Dataset extract ::
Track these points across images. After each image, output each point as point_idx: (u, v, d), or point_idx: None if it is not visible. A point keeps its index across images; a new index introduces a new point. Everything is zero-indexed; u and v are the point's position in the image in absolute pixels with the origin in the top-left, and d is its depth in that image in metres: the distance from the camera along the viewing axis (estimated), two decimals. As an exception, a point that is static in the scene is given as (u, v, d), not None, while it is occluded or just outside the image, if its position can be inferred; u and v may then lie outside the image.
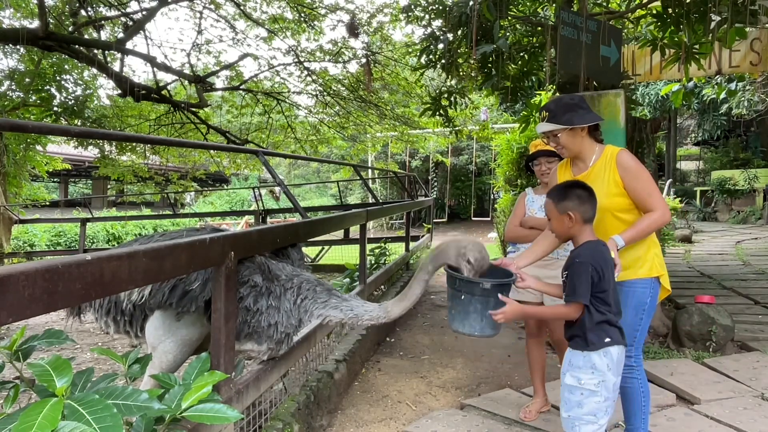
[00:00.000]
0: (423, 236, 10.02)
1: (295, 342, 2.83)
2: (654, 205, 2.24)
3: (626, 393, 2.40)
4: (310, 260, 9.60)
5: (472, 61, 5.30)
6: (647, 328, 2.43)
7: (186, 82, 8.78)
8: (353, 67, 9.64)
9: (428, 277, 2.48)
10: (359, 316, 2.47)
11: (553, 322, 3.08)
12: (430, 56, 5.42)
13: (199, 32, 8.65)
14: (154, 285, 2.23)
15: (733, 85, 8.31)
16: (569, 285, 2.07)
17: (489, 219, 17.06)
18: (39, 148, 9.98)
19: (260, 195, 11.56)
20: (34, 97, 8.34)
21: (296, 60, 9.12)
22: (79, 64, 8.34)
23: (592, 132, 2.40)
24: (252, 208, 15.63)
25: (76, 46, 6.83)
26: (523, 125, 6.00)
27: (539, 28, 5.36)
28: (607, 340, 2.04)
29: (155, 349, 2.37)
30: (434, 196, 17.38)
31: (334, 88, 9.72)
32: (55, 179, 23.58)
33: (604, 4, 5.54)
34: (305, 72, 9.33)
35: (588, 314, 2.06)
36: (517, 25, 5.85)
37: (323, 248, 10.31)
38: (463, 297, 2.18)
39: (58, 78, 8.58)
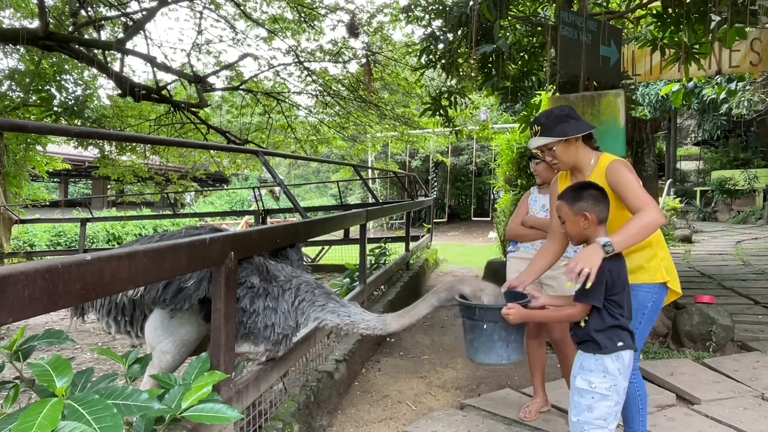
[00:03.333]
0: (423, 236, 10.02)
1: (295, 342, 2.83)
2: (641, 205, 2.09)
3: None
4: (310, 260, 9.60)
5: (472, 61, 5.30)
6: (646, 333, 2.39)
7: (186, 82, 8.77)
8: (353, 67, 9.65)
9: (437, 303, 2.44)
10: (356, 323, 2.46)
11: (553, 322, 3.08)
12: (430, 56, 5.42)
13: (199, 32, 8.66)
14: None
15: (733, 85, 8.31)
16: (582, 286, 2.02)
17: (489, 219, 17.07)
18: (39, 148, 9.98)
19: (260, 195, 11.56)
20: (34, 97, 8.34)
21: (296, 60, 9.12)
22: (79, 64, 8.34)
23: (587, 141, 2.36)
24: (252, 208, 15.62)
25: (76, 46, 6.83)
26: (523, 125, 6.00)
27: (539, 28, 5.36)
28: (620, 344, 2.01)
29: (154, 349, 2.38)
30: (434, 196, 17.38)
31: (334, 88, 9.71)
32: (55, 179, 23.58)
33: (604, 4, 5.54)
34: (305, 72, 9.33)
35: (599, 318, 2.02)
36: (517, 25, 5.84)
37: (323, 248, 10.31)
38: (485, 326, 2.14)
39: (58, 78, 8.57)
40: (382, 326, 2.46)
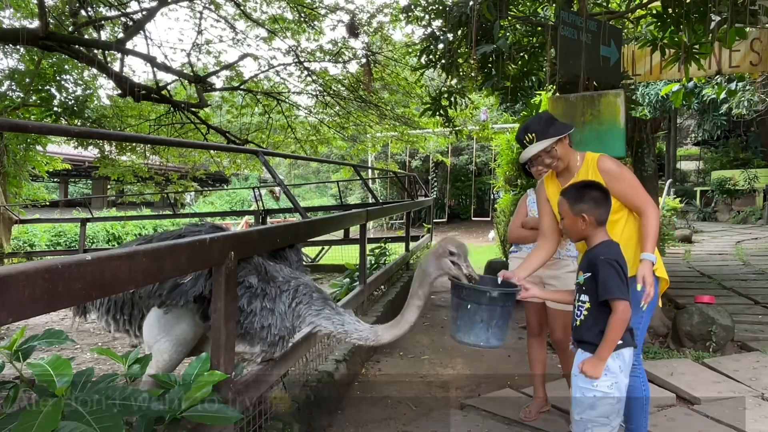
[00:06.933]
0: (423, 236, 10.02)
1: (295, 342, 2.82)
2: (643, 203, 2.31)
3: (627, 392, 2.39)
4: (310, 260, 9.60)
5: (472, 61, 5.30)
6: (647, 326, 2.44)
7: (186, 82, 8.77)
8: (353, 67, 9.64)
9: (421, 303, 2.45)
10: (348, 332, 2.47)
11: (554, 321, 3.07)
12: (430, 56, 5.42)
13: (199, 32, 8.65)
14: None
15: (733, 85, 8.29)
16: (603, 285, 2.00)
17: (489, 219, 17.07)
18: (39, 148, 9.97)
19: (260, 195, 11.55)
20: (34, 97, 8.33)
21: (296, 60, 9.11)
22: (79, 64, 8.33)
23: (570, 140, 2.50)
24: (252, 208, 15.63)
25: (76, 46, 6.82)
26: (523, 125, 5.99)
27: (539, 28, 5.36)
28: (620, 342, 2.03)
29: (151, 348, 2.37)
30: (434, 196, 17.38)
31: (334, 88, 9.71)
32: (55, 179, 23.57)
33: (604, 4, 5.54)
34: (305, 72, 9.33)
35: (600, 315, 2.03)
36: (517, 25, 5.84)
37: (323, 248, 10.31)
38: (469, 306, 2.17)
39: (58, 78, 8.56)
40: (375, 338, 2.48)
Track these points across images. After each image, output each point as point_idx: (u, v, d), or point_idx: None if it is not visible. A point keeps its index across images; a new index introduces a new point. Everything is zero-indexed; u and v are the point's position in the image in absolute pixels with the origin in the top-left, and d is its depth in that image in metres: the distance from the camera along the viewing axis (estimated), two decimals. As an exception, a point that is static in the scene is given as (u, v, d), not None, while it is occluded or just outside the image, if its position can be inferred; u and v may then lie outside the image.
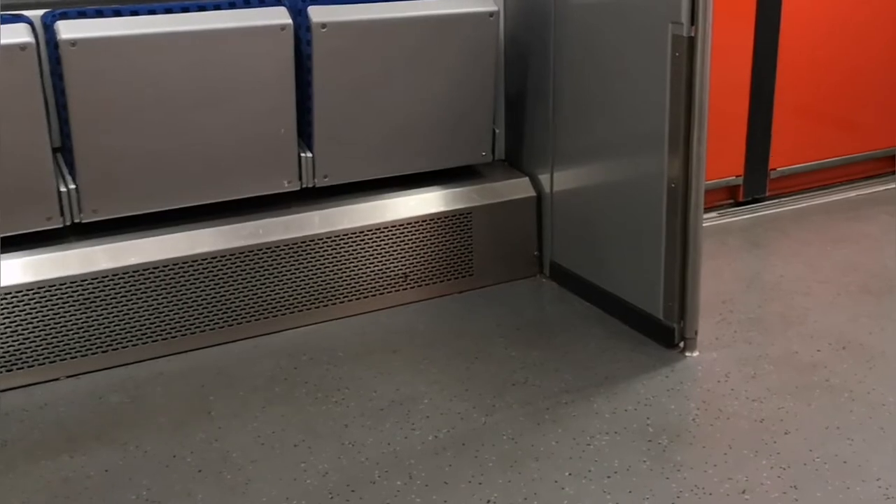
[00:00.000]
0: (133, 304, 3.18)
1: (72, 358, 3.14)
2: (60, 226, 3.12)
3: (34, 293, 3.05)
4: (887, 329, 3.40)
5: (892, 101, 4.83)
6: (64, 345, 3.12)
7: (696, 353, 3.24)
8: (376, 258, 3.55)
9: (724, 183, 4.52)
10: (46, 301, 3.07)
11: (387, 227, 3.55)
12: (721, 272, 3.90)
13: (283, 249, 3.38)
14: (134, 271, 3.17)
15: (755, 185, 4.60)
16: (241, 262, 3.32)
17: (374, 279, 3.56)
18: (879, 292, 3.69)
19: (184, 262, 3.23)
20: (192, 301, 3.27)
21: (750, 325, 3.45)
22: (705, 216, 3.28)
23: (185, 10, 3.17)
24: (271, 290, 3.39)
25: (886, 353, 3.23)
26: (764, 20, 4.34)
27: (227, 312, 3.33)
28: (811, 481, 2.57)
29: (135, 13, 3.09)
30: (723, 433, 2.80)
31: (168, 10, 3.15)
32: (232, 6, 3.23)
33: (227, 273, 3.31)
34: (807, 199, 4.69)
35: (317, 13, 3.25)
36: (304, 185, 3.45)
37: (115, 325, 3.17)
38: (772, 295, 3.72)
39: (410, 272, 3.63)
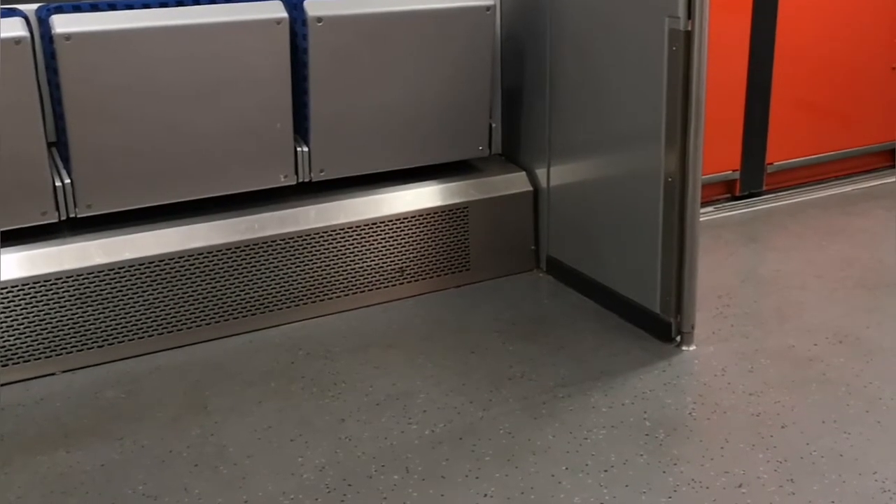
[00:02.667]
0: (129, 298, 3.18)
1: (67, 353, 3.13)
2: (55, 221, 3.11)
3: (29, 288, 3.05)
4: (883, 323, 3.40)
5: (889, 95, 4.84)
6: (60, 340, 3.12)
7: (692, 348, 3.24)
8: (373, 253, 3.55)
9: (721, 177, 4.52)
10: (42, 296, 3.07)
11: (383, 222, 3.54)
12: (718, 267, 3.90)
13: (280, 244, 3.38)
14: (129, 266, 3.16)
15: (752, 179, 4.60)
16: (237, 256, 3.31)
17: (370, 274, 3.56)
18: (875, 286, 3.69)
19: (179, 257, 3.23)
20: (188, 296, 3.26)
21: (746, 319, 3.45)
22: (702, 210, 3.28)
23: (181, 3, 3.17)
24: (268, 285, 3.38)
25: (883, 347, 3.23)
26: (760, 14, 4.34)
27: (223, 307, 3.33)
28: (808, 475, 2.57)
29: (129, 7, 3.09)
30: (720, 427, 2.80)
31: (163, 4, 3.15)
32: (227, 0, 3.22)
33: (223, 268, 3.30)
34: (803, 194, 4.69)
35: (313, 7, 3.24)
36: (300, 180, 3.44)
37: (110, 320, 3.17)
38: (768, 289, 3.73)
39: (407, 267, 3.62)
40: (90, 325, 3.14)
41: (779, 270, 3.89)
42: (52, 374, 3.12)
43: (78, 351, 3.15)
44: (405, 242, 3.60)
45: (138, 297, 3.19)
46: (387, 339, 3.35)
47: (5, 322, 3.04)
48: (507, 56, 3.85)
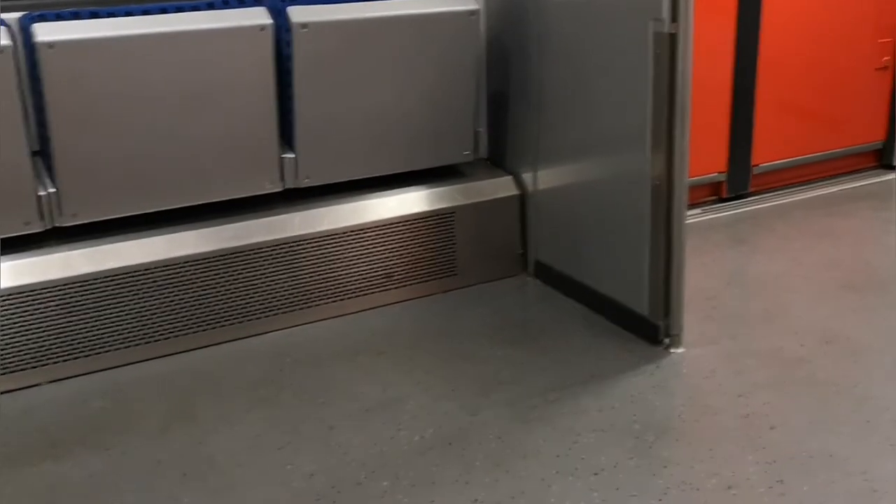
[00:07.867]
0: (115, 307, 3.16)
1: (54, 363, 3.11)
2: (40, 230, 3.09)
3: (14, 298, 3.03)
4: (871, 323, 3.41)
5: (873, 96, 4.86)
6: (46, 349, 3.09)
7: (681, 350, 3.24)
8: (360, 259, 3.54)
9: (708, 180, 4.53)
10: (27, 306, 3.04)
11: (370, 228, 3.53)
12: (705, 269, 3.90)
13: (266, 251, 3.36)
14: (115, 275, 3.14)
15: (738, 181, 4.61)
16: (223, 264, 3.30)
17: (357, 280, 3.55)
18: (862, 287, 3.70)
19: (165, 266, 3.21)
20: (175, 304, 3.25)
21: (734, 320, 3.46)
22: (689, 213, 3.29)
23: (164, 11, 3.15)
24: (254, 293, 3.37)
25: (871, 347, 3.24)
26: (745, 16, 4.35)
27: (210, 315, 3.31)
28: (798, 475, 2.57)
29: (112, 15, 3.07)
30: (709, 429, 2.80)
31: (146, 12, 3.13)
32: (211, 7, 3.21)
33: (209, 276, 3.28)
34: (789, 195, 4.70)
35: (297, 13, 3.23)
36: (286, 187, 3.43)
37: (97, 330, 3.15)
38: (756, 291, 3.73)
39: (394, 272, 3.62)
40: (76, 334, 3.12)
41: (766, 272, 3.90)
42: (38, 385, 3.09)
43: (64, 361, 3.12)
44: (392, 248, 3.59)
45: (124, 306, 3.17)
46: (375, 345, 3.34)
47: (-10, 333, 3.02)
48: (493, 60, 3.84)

Problem requirements ::
What's needed is an exact copy of the lines above from the one with "9: (428, 277, 2.48)" through the one with "40: (382, 326, 2.46)", both included; the pictures stay out.

Answer area ::
9: (428, 277, 2.48)
10: (359, 316, 2.47)
11: (553, 322, 3.08)
12: (430, 56, 5.42)
13: (199, 32, 8.65)
14: (154, 285, 2.23)
15: (733, 85, 8.31)
16: (569, 285, 2.07)
17: (489, 219, 17.06)
18: (39, 148, 9.98)
19: (260, 195, 11.56)
20: (34, 97, 8.34)
21: (296, 60, 9.12)
22: (79, 64, 8.34)
23: (592, 132, 2.40)
24: (252, 208, 15.63)
25: (76, 46, 6.83)
26: (523, 125, 6.00)
27: (539, 28, 5.36)
28: (607, 340, 2.04)
29: (155, 349, 2.37)
30: (434, 196, 17.38)
31: (334, 88, 9.72)
32: (55, 179, 23.58)
33: (604, 4, 5.54)
34: (305, 72, 9.33)
35: (588, 314, 2.06)
36: (517, 25, 5.85)
37: (323, 248, 10.31)
38: (463, 297, 2.18)
39: (58, 78, 8.58)
[00:03.333]
0: (423, 236, 10.02)
1: (295, 342, 2.83)
2: (641, 205, 2.09)
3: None
4: (310, 260, 9.60)
5: (472, 61, 5.30)
6: (646, 333, 2.39)
7: (186, 82, 8.77)
8: (353, 67, 9.65)
9: (437, 303, 2.44)
10: (356, 323, 2.46)
11: (553, 322, 3.08)
12: (430, 56, 5.42)
13: (199, 32, 8.66)
14: None
15: (733, 85, 8.31)
16: (582, 286, 2.02)
17: (489, 219, 17.07)
18: (39, 148, 9.98)
19: (260, 195, 11.56)
20: (34, 97, 8.34)
21: (296, 60, 9.12)
22: (79, 64, 8.34)
23: (587, 141, 2.36)
24: (252, 208, 15.62)
25: (76, 46, 6.83)
26: (523, 125, 6.00)
27: (539, 28, 5.36)
28: (620, 344, 2.01)
29: (154, 349, 2.38)
30: (434, 196, 17.38)
31: (334, 88, 9.71)
32: (55, 179, 23.58)
33: (604, 4, 5.54)
34: (305, 72, 9.33)
35: (599, 318, 2.02)
36: (517, 25, 5.84)
37: (323, 248, 10.31)
38: (485, 326, 2.14)
39: (58, 78, 8.57)
40: (382, 326, 2.46)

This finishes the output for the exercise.